*Your task*. Rewrite the listing below as a two-column CSV with columns named field and value. Give one row per line, put each entry in its own quoted field with any line breaks turned into spaces, and cover the whole listing.

· · · ·

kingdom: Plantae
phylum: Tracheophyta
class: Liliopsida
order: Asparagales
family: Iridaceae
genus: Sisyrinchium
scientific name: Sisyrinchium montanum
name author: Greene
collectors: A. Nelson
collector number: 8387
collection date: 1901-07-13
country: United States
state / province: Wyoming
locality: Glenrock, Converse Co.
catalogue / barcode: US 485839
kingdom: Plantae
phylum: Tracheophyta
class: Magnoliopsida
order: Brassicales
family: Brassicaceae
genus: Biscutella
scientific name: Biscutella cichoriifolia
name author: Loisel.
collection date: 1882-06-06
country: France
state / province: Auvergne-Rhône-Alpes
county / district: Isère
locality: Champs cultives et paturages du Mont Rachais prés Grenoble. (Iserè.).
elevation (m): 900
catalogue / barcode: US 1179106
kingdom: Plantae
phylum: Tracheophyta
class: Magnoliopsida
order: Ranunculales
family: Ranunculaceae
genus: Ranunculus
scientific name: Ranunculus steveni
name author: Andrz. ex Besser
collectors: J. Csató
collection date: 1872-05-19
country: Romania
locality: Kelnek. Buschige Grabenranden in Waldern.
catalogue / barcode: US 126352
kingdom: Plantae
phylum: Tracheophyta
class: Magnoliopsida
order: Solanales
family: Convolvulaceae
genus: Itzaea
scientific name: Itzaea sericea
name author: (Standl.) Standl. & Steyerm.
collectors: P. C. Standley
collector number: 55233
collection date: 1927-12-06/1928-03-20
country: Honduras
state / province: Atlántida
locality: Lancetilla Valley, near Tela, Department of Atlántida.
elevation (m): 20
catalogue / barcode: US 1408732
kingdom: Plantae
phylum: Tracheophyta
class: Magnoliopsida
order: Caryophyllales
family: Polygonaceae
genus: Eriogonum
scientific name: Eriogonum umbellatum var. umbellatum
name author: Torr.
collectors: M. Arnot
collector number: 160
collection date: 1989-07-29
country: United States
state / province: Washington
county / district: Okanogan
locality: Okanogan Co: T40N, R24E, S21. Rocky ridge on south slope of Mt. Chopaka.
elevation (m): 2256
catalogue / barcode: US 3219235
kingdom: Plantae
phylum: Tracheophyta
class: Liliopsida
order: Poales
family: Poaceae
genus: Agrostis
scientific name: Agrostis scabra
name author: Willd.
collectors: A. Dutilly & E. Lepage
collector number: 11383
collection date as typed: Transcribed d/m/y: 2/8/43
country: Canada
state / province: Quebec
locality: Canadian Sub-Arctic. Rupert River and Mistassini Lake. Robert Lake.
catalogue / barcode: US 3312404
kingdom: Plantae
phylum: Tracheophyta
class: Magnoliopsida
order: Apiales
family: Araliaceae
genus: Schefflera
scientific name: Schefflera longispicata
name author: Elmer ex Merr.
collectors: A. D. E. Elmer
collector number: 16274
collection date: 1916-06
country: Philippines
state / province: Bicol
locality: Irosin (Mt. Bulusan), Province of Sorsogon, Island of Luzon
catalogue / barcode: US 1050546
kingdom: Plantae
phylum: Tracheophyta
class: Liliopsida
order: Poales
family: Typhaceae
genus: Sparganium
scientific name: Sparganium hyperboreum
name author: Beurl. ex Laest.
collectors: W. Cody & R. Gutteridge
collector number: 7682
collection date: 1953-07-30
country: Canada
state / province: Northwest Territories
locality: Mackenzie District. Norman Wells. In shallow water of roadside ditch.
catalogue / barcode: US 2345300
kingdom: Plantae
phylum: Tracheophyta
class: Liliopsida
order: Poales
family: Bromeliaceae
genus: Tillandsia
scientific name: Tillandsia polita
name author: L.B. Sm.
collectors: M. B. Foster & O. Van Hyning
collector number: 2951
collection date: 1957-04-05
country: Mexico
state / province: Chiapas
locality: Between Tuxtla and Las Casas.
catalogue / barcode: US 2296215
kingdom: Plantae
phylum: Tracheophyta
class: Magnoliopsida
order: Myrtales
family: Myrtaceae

· · · ·

*Final answer*.
field,value
"kingdom:","Plantae"
"phylum:","Tracheophyta"
"class:","Liliopsida"
"order:","Asparagales"
"family:","Iridaceae"
"genus:","Sisyrinchium"
"scientific name:","Sisyrinchium montanum"
"name author:","Greene"
"collectors:","A. Nelson"
"collector number:","8387"
"collection date:","1901-07-13"
"country:","United States"
"state / province:","Wyoming"
"locality:","Glenrock, Converse Co."
"catalogue / barcode:","US 485839"
"kingdom:","Plantae"
"phylum:","Tracheophyta"
"class:","Magnoliopsida"
"order:","Brassicales"
"family:","Brassicaceae"
"genus:","Biscutella"
"scientific name:","Biscutella cichoriifolia"
"name author:","Loisel."
"collection date:","1882-06-06"
"country:","France"
"state / province:","Auvergne-Rhône-Alpes"
"county / district:","Isère"
"locality:","Champs cultives et paturages du Mont Rachais prés Grenoble. (Iserè.)."
"elevation (m):","900"
"catalogue / barcode:","US 1179106"
"kingdom:","Plantae"
"phylum:","Tracheophyta"
"class:","Magnoliopsida"
"order:","Ranunculales"
"family:","Ranunculaceae"
"genus:","Ranunculus"
"scientific name:","Ranunculus steveni"
"name author:","Andrz. ex Besser"
"collectors:","J. Csató"
"collection date:","1872-05-19"
"country:","Romania"
"locality:","Kelnek. Buschige Grabenranden in Waldern."
"catalogue / barcode:","US 126352"
"kingdom:","Plantae"
"phylum:","Tracheophyta"
"class:","Magnoliopsida"
"order:","Solanales"
"family:","Convolvulaceae"
"genus:","Itzaea"
"scientific name:","Itzaea sericea"
"name author:","(Standl.) Standl. & Steyerm."
"collectors:","P. C. Standley"
"collector number:","55233"
"collection date:","1927-12-06/1928-03-20"
"country:","Honduras"
"state / province:","Atlántida"
"locality:","Lancetilla Valley, near Tela, Department of Atlántida."
"elevation (m):","20"
"catalogue / barcode:","US 1408732"
"kingdom:","Plantae"
"phylum:","Tracheophyta"
"class:","Magnoliopsida"
"order:","Caryophyllales"
"family:","Polygonaceae"
"genus:","Eriogonum"
"scientific name:","Eriogonum umbellatum var. umbellatum"
"name author:","Torr."
"collectors:","M. Arnot"
"collector number:","160"
"collection date:","1989-07-29"
"country:","United States"
"state / province:","Washington"
"county / district:","Okanogan"
"locality:","Okanogan Co: T40N, R24E, S21. Rocky ridge on south slope of Mt. Chopaka."
"elevation (m):","2256"
"catalogue / barcode:","US 3219235"
"kingdom:","Plantae"
"phylum:","Tracheophyta"
"class:","Liliopsida"
"order:","Poales"
"family:","Poaceae"
"genus:","Agrostis"
"scientific name:","Agrostis scabra"
"name author:","Willd."
"collectors:","A. Dutilly & E. Lepage"
"collector number:","11383"
"collection date as typed:","Transcribed d/m/y: 2/8/43"
"country:","Canada"
"state / province:","Quebec"
"locality:","Canadian Sub-Arctic. Rupert River and Mistassini Lake. Robert Lake."
"catalogue / barcode:","US 3312404"
"kingdom:","Plantae"
"phylum:","Tracheophyta"
"class:","Magnoliopsida"
"order:","Apiales"
"family:","Araliaceae"
"genus:","Schefflera"
"scientific name:","Schefflera longispicata"
"name author:","Elmer ex Merr."
"collectors:","A. D. E. Elmer"
"collector number:","16274"
"collection date:","1916-06"
"country:","Philippines"
"state / province:","Bicol"
"locality:","Irosin (Mt. Bulusan), Province of Sorsogon, Island of Luzon"
"catalogue / barcode:","US 1050546"
"kingdom:","Plantae"
"phylum:","Tracheophyta"
"class:","Liliopsida"
"order:","Poales"
"family:","Typhaceae"
"genus:","Sparganium"
"scientific name:","Sparganium hyperboreum"
"name author:","Beurl. ex Laest."
"collectors:","W. Cody & R. Gutteridge"
"collector number:","7682"
"collection date:","1953-07-30"
"country:","Canada"
"state / province:","Northwest Territories"
"locality:","Mackenzie District. Norman Wells. In shallow water of roadside ditch."
"catalogue / barcode:","US 2345300"
"kingdom:","Plantae"
"phylum:","Tracheophyta"
"class:","Liliopsida"
"order:","Poales"
"family:","Bromeliaceae"
"genus:","Tillandsia"
"scientific name:","Tillandsia polita"
"name author:","L.B. Sm."
"collectors:","M. B. Foster & O. Van Hyning"
"collector number:","2951"
"collection date:","1957-04-05"
"country:","Mexico"
"state / province:","Chiapas"
"locality:","Between Tuxtla and Las Casas."
"catalogue / barcode:","US 2296215"
"kingdom:","Plantae"
"phylum:","Tracheophyta"
"class:","Magnoliopsida"
"order:","Myrtales"
"family:","Myrtaceae"